A study from 2015 estimated that 44.7% of people with lifetime cannabis use progress to other illicit drug use at some time, but stated that “several sociodemographic characteristics, internalizing and externalizing psychiatric disorders and indicators of substance use severity predicted progression from cannabis use to other illicit drugs use,” and that the greater risk of illicit drug use for cannabis users with mental disorders should be considered when cannabis regulation changes are looked at.
Meanwhile, other researchers have pointed at nicotine as a significant gateway drug, in regard to cocaine use.
The Marijuana Policy Project — a marijuana legalization advocacy group — argued that the gateway hypothesis doesn’t stand up to much scrutiny at all. For one, it mentions that while more than 107 million Americans have tried marijuana, only 37 million have tried cocaine, and 4 million have tried heroin.
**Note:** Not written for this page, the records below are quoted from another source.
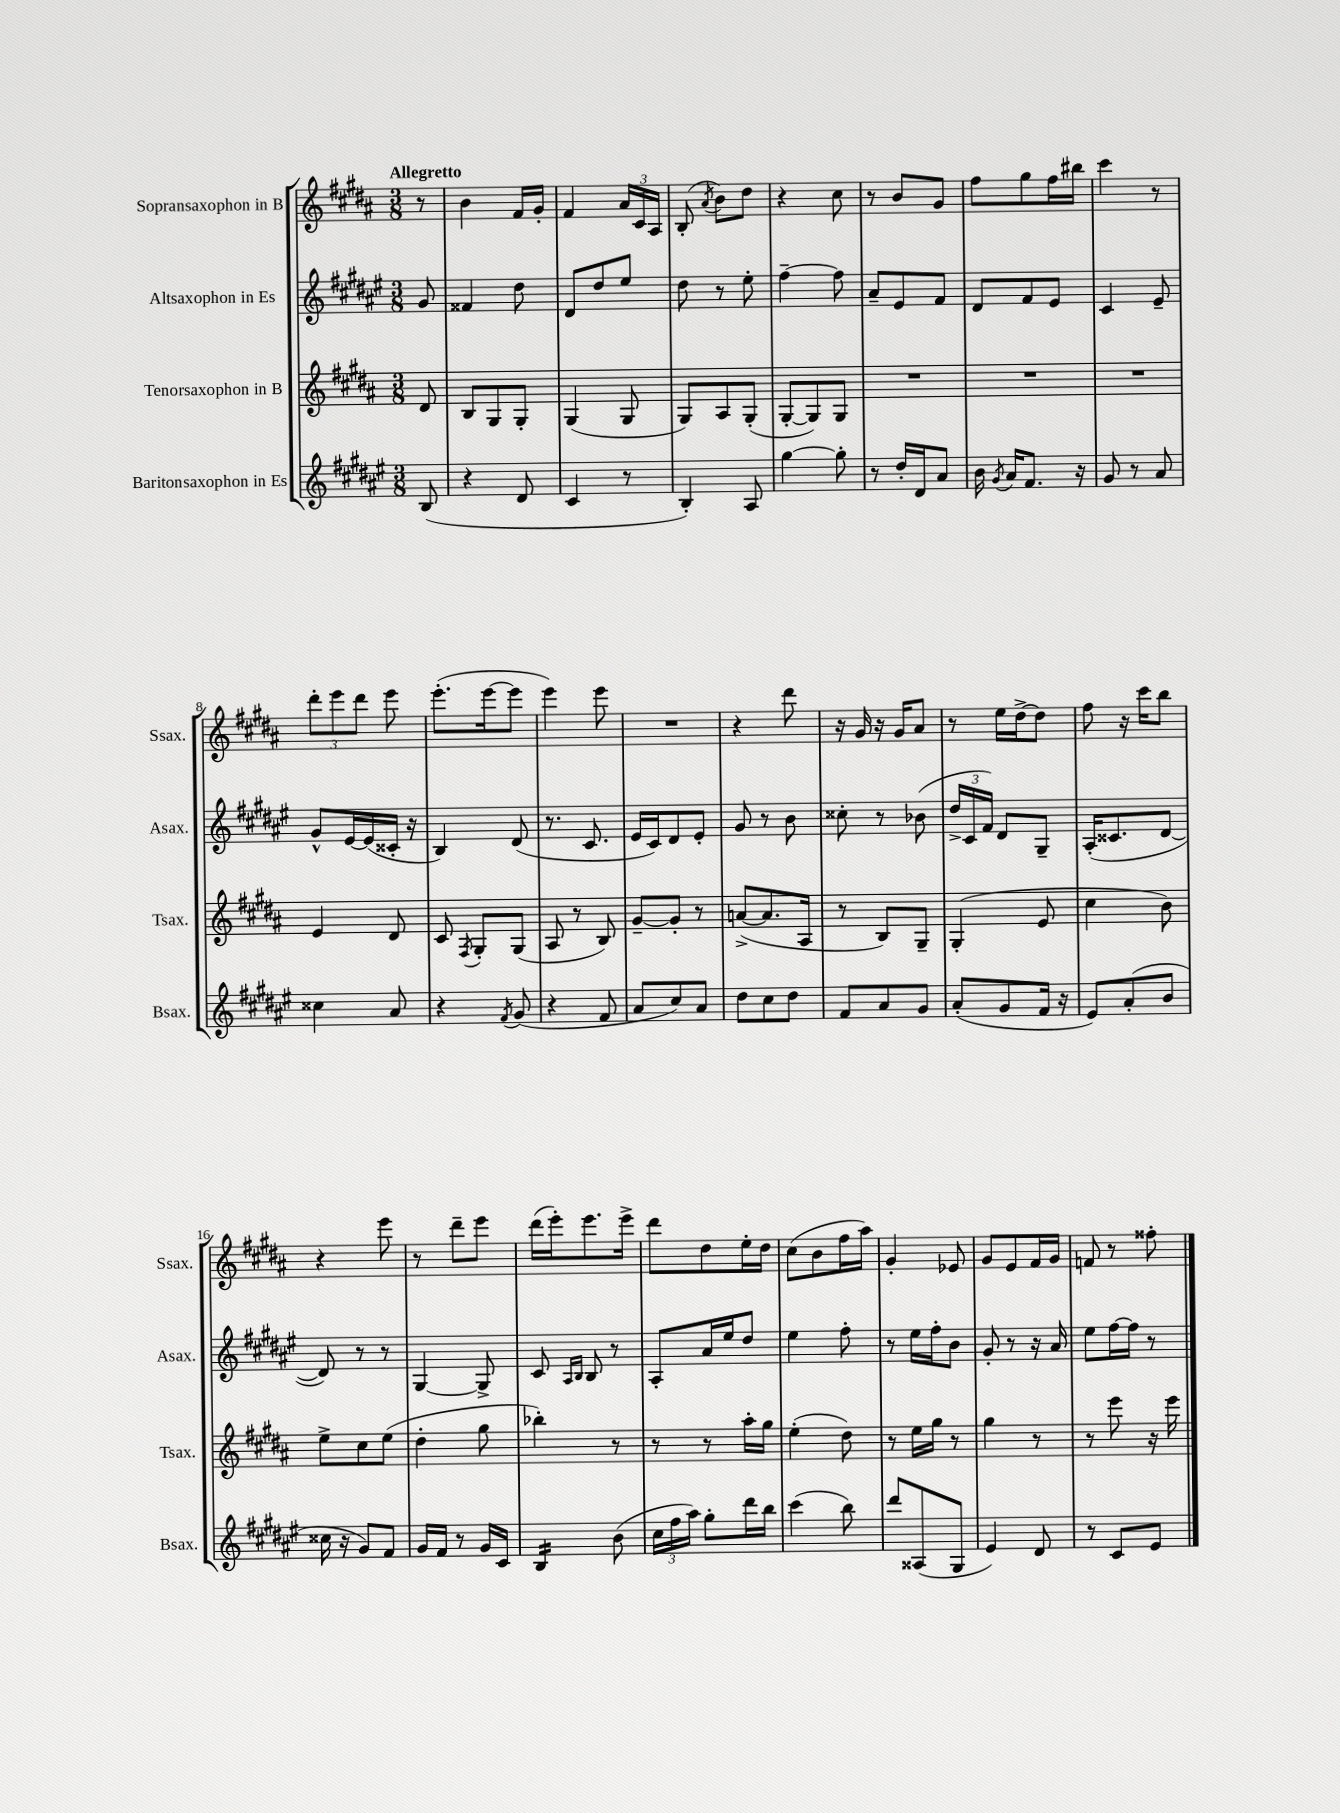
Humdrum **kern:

**kern	**kern	**kern	**kern
*staff4	*staff3	*staff2	*staff1
*clefG2	*clefG2	*clefG2	*clefG2
*k[f#c#g#d#a#e#]	*k[f#c#g#d#a#]	*k[f#c#g#d#a#e#]	*k[f#c#g#d#a#]
*M3/8	*M3/8	*M3/8	*M3/8
(8B	8d#	8g#	8r
=	=	=	=
4r	8B	4f##	4b
.	8G#	.	.
8d#	8G#'	8dd#	16f#
.	.	.	16g#'
=	=	=	=
4c#	(4G#	8d#	4f#
.	.	8dd#	.
8r	8G#	8ee#	24a#
.	.	.	24c#
.	.	.	24A#
=	=	=	=
4B')	8G#)	8dd#	(8B'
.	.	.	8qa#
.	8A#	8r	8b)
8A#	(8G#'	8ee#'	8dd#
=	=	=	=
[4gg#	[8G#'	[4ff#~	4r
.	8G#])	.	.
8gg#']	8G#	8ff#]	8cc#
=	=	=	=
8r	4.r	8a#~	8r
16dd#'	.	8e#	8b
16d#	.	.	.
8a#	.	8f#	8g#
=	=	=	=
16b	4.r	8d#	8ff#
8qg#	.	.	.
16a#	.	.	.
8.f#	.	8f#	8gg#
.	.	8e#	16ff#
16r	.	.	16bb#
=	=	=	=
8g#	4.r	4c#	4ccc#
8r	.	.	.
8a#	.	8e#~	8r
=	=	=	=
4cc##	4e	8g#^^	12ddd#'
.	.	.	12eee
.	.	[16e#	.
.	.	.	12ddd#
.	.	(16e#]	.
8a#	8d#	16c##'	8eee
.	.	16r	.
=	=	=	=
4r	8c#	4B)	(8.eee'
.	8qF#	.	.
.	8G#'	.	.
.	.	.	[16eee
8qf#	.	.	.
(8g#	(8G#	(8d#	8eee]
=	=	=	=
4r	8A#	8.r	4eee)
.	8r	.	.
.	.	8.c#	.
8f#	8B)	.	8eee
=	=	=	=
8a#	[8g#~	16e#	4.r
.	.	16c#)	.
8cc#)	8g#']	8d#	.
8a#	8r	8e#'	.
=	=	=	=
8dd#	([8a^	8g#	4r
8cc#	8.a]	8r	.
8dd#	.	8b	8ddd#
.	16A#	.	.
=	=	=	=
8f#	8r	8cc##'	16r
.	.	.	16g#
8a#	8B)	8r	16r
.	.	.	16g#
8g#	8G#~	(8b-	8a#
=	=	=	=
(8a#'	(4G#'	24dd#^	8r
.	.	24c#	.
.	.	24f#)	.
8g#	.	8d#	16ee
.	.	.	[16dd#^
16f#	8e	8G#~	8dd#]
16r	.	.	.
=	=	=	=
8e#)	4cc#	(16A#'	8ff#
.	.	8.c##	.
(8a#'	.	.	16r
.	.	.	16ccc#
8b	8b)	[8d#	8bb
=	=	=	=
16cc##	8ee^	8d#])	4r
16r	.	.	.
8g#)	8cc#	8r	.
8f#	(8ee	8r	8eee
=	=	=	=
16g#	4dd#'	[4G#	8r
16f#	.	.	.
8r	.	.	8ddd#~
16g#	8gg#	8G#^]	8eee
16c#	.	.	.
=	=	=	=
4B	4bb-')	8c#	(16ddd#
.	.	.	16eee')
.	.	16qqA#	.
.	.	16qqB	.
.	.	8B	8.eee
(8b	8r	8r	.
.	.	.	16eee^
=	=	=	=
24cc#	8r	8A#'	8ddd#
24ff#	.	.	.
24aa#)	.	.	.
8gg#'	8r	16a#	8dd#
.	.	16ee#	.
16ddd#	16aa#'	8dd#	16ee'
16bb	16gg#	.	16dd#
=	=	=	=
(4ccc#	(4ee'	4ee#	(8cc#
.	.	.	8b
8bb)	8dd#)	8ff#'	16ff#
.	.	.	16aa#)
=	=	=	=
8ddd#	8r	8r	4g#'
(8A##	16ee	16ee#	.
.	16gg#	16ff#'	.
8G#	8r	8b	8e-
=	=	=	=
4e#)	4gg#	8g#'	8g#
.	.	8r	8e
8d#	8r	16r	16f#
.	.	16a#	16g#
=	=	=	=
8r	8r	8ee#	8f
8c#	8eee	[16ff#	8r
.	.	16ff#]	.
8e#	16r	8r	8ff##'
.	16eee	.	.
==	==	==	==
*-	*-	*-	*-
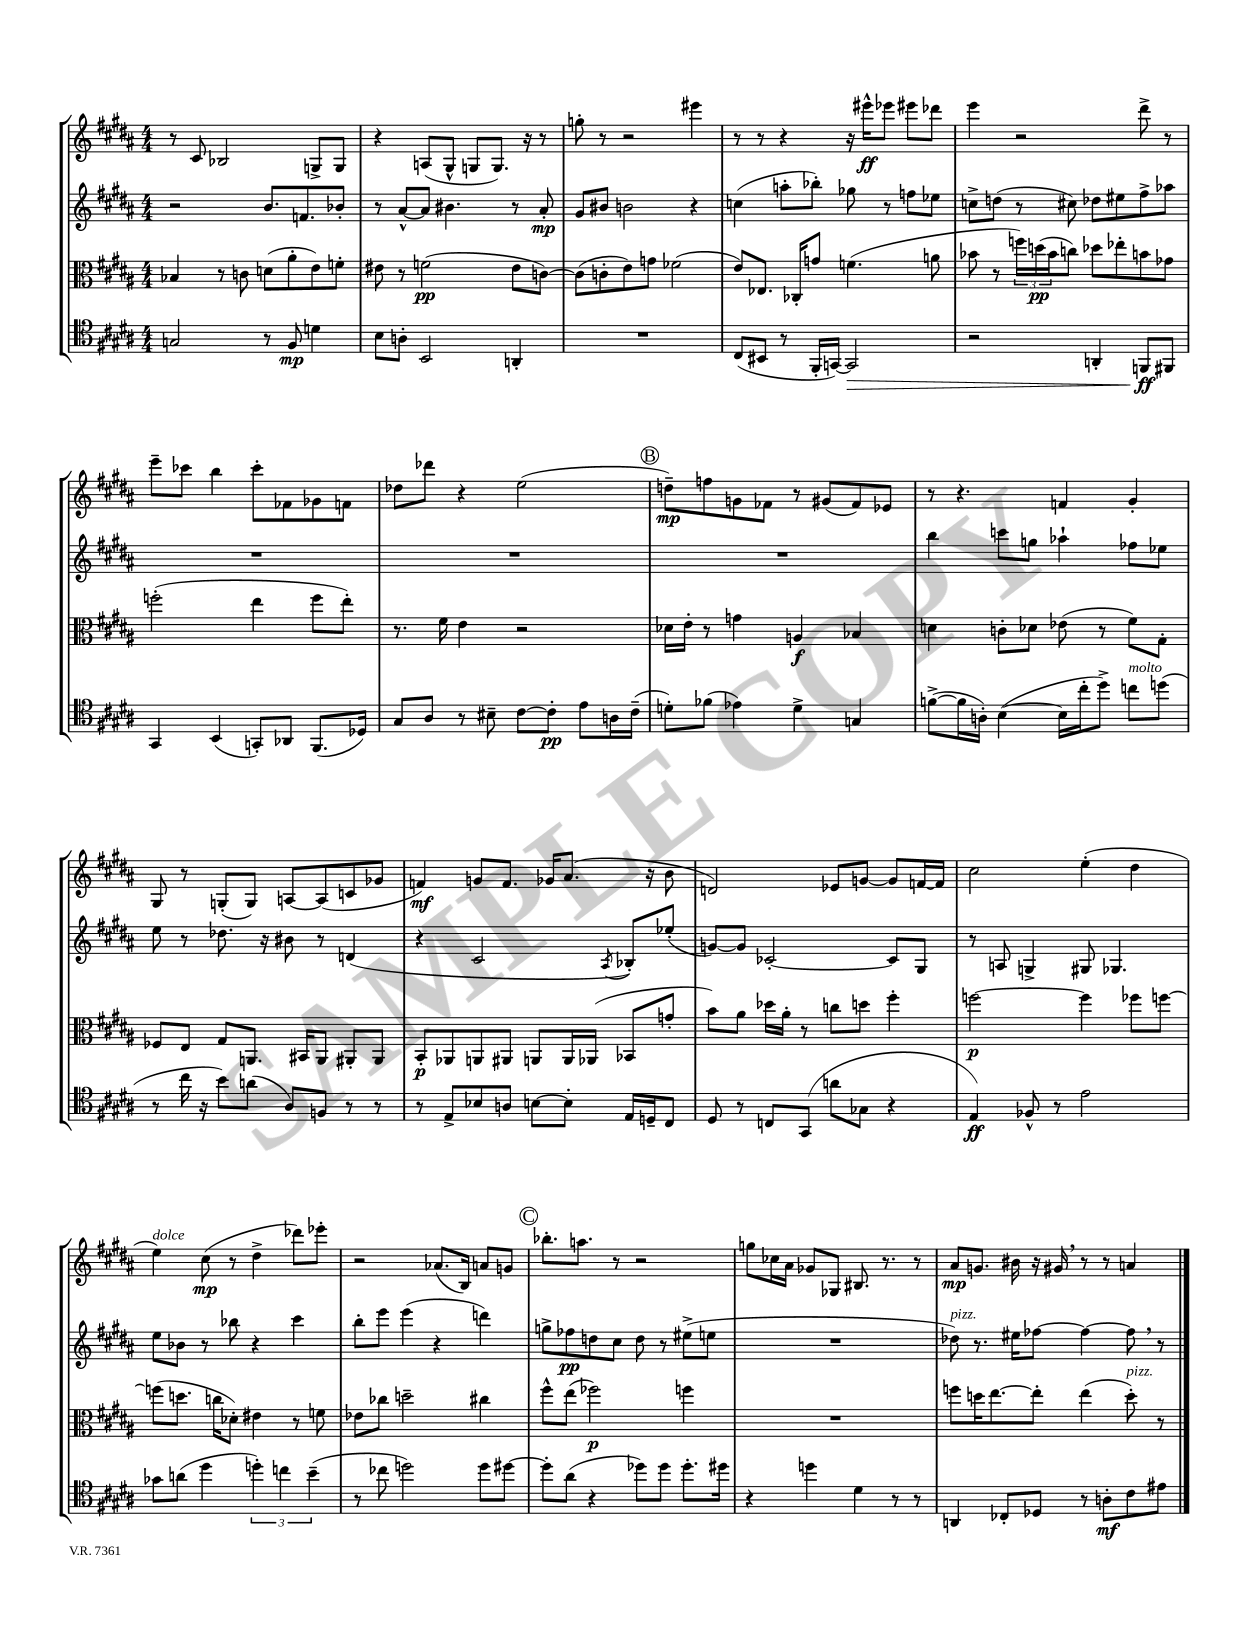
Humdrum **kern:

**kern	**kern	**kern	**kern
*staff4	*staff3	*staff2	*staff1
*clefC4	*clefC3	*clefG2	*clefG2
*k[f#c#g#d#a#]	*k[f#c#g#d#a#]	*k[f#c#g#d#a#]	*k[f#c#g#d#a#]
*M4/4	*M4/4	*M4/4	*M4/4
2G	4B-	2r	8r
.	.	.	8c#
.	8r	.	2B-
.	8c	.	.
8r	(8d	8.b	.
8F#	8a#'	.	.
.	.	8.f	.
4d	8e)	.	8G^
.	8f'	8b-'	8G
=	=	=	=
8B	8e#	8r	4r
8A'	8r	[8a#^^	.
2BB	(2f	8a#]	(8A
.	.	4.b#	8G#^^
.	.	.	8G
.	.	.	8.G)
4AA'	8e#	8r	.
.	.	.	16r
.	[8c)	8a#'	8r
=	=	=	=
1r	(8c]	8g#	8gg'
.	8c'	8b#	8r
.	8e)	2b	2r
.	8g	.	.
.	(2f-	.	.
.	.	4r	4eee#
=	=	=	=
(8C#	8e)	(4cc	8r
8BB#	8.E-	.	8r
8r	.	8aa'	4r
.	16C-'	.	.
16FF#'	8g	8bb-')	.
[16GG)	.	.	.
2GG]	(4.f	8gg-	16r
.	.	.	16eee#^^
.	.	8r	8eee-
.	.	8ff	8eee#
.	8a	8ee-	8ddd-
=	=	=	=
2r	8b-	8cc^	4eee
.	8r	(8dd	.
.	24ff)	8r	2r
.	(24dd	.	.
.	24b-	.	.
.	8cc)	8cc#)	.
4AA'	8dd-	8dd-	.
.	8ee-'	8ee#	.
8FF	8b	8ff#^	8ddd#^
8FF#	8g-	8aa-	8r
=	=	=	=
4GG#	(2ff'	1r	8eee~
.	.	.	8ccc-
(4BB	.	.	4bb
8GG')	4ee	.	8ccc-'
8AA-	.	.	8f-
(8.FF#	8ff	.	8g-
.	8ee')	.	8f
16D-)	.	.	.
=	=	=	=
8G#	8.r	1r	8dd-
8A#	.	.	8ddd-
.	16f#	.	.
8r	4e	.	4r
8B#~	.	.	.
[8c#	2r	.	(2ee
8c#']	.	.	.
8e	.	.	.
16A	.	.	.
(16c#~	.	.	.
=	=	=	=
8d')	16d-	1r	8dd~)
.	16e'	.	.
(8f-	8r	.	8ff
4e-)	4g	.	8g
.	.	.	8f-
4d^	4A	.	8r
.	.	.	(8g#
4G	4B-	.	8f-)
.	.	.	8e-
=	=	=	=
([8f^	4d	4bb	8r
16f]	.	.	4.r
16A')	.	.	.
([4B	8c'	8ccc	.
.	8d-	8gg	.
16B]	(8e-	4aa-`	4f
16cc#'	.	.	.
8dd#^)	8r	.	.
8cc	8f#)	8ff-	4g#'
(8dd	8G#'	8ee-	.
=	=	=	=
8r	8F-	8ee	8G#
16cc#	8E	8r	8r
16r	.	.	.
8b)	8G#	8.dd-	(8G'
(8a	8.AA	.	8G)
.	.	16r	.
8A#)	.	8b#	[8A
.	16BB#	.	.
8F	8AA	8r	(8A]
8r	8AA#'	(4d	8c
8r	8AA#	.	8g-
=	=	=	=
8r	8BB'	4r	4f)
8E^	8AA-	.	.
8B-	8AA	2c#	8g
8A	8AA#	.	8.f
[8B	8AA	.	.
.	.	.	16g-
8B']	16AA	.	(8.a#
.	(16AA-	.	.
.	.	8qA#	.
16E	8BB-	8B-')	.
16D~	.	.	16r
8C#	8g'	(8ee-'	8b
=	=	=	=
8D#	8b)	[8g)	2d)
8r	8a#	8g]	.
8C	16dd-	[2c-'	.
.	16a#'	.	.
(8GG#	8r	.	.
8a	8cc	.	8e-
8G-	8dd	.	[8g
4r	4ff#'	8c-]	8g]
.	.	8G#	[16f
.	.	.	16f]
=	=	=	=
4E)	[2ff	8r	2cc#
.	.	8A	.
8F-^^	.	4G^	.
8r	.	.	.
2e	4ff]	8G#	(4ee'
.	.	4.G-	.
.	8ff-	.	4dd#
.	[8ff	.	.
=	=	=	=
8g-	(8ff]	8ee	4ee)
(8a	8.dd	8b-	.
4dd#	.	8r	(8cc#
.	16cc	.	.
.	8d-')	8bb-	8r
6dd')	4e#	4r	4dd#^
6cc	.	.	.
.	8r	4ccc#	8ddd-)
(6b~	.	.	.
.	8f	.	8eee-'
=	=	=	=
8r	8e-	8bb'	2r
8cc-	8cc-	8eee	.
2dd)	2dd~	(4eee	.
.	.	4r	(8.a-
.	.	.	16B)
8dd	4cc#	4ddd)	8a
[8dd#	.	.	8g
=	=	=	=
8dd#']	8ff#^^	8gg^	8.bb-'
(8a#	(8ee	8ff-	.
.	.	.	8.aa
4r	2ff-)	8dd	.
.	.	8cc#	8r
8dd-)	.	8dd	2r
8dd-	.	8r	.
8.dd-'	4ff	(8ee#^	.
.	.	8ee	.
16dd#	.	.	.
=	=	=	=
4r	1r	1r	8gg
.	.	.	16cc-
.	.	.	16a#
4dd	.	.	8g-
.	.	.	8G-
4d#	.	.	8.B#
.	.	.	8.r
8r	.	.	.
8r	.	.	8r
=	=	=	=
4AA	8ff	8dd-)	8a#
.	16dd	8.r	8.g
.	[8.ee	.	.
8C-'	.	.	.
.	.	16ee#	16b#
8D-	8ee']	[8ff-	16r
.	.	.	16g#
8r	(4ee	4ff-_	8r
8A'	.	.	8r
8c#	8dd')	8ff-]	4a
8e#	8r	8r	.
==	==	==	==
*-	*-	*-	*-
While research has shown that marijuana use has increased in some states where it was legalized, in Colorado, Washington, and Oregon — all fully legal cannabis states — opioid deaths are below the national average. Furthermore, a study carried out 2014, found that “Medical cannabis laws are associated with significantly lower state-level opioid overdose mortality rates.” In addition, while the National Survey on Drug Use and Health estimates that in Alaska, Colorado, Oregon, and Washington there is a higher than average level of cocaine use, this was the case in three of these states (Alaska, Oregon, and Colorado) before legalization went into effect.
Though cannabis is seen as largely harmless, people can develop a dependency to it. According to a 2010 study about one in 10 people who use cannabis will develop an addiction, which can entail physical, psychological, and/or social dependence. Physical dependence can include issues such as headaches or weight loss, while psychological symptoms can manifest as anxiety, irritability, and insomnia. Social addiction has to do with the difficulty many users have in stopping or cutting back on their cannabis use in social settings.
Like with other substances, all types of factors can affect one person’s likelihood for developing a dependency, including family history of addiction and mental health issues, among others.